Marc Beishon passed along this article, and I'd also direct you to this one. The FIDE General Assembly has awarded the Women's World Championship, scheduled for February of 2017, to Iran. This is not good.
One obvious objection that has been raised is the matter of the hijab: all women there, including guests who aren't Muslim, are forced to wear it. Another obvious objection is that Iran isn't seen as the friendliest nation in the world, especially to the West. Those objections have been raised, but rather than bother with them I'll offer a third that seems to me more fundamental.
Consider Israel, or perhaps Azerbaijan. Neither of the foregoing objections would apply to them (or so I'll say; if you disagree then just grant it for the moment for the sake of argument), yet they are also unsatisfactory venues for a world championship event. The reason is that in both cases there will be players who can't go: players from some Islamic countries can't play in Israel, while Armenians (e.g. Levon Aronian) can't play in Azerbaijan (or if they do they will feel extremely uncomfortable).

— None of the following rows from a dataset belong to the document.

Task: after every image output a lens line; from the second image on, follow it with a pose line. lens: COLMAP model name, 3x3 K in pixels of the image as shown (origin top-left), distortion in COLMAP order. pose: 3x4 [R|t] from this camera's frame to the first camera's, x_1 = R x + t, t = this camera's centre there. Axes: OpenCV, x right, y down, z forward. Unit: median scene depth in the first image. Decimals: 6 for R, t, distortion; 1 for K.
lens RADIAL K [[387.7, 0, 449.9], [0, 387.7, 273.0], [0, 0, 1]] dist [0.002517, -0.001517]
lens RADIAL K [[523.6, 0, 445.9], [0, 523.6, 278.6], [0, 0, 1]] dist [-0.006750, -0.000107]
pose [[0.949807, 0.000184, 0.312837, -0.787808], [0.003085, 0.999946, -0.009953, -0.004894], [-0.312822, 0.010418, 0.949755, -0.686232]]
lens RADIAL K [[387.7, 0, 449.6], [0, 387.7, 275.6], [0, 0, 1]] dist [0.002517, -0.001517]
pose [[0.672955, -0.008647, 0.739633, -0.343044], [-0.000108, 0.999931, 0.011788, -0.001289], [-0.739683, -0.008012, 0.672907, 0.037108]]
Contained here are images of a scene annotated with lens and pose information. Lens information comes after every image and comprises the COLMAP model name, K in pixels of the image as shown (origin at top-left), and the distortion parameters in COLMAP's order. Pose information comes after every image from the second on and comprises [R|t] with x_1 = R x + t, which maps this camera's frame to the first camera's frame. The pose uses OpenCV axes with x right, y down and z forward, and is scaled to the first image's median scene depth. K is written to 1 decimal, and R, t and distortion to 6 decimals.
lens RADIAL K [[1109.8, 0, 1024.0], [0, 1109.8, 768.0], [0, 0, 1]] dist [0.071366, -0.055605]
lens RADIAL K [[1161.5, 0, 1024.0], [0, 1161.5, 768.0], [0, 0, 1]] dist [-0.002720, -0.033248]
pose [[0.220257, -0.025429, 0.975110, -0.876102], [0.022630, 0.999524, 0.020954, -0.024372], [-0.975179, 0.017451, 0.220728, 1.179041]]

Maybe you stand behind Israel or Azerbaijan 100% in both cases. That's fine. Even so, it isn't fair to the players. They are the ones who qualified, and it is for their sake that the event exists. FIDE can always authorize and even encourage events in Iran, Israel, and Azerbaijan, but these are not suitable places for world championship events. This should be blindingly obvious to FIDE, but FIDE's track record hasn't offered much evidence of 20/20 vision at the helm, at least not in the last 30+ years.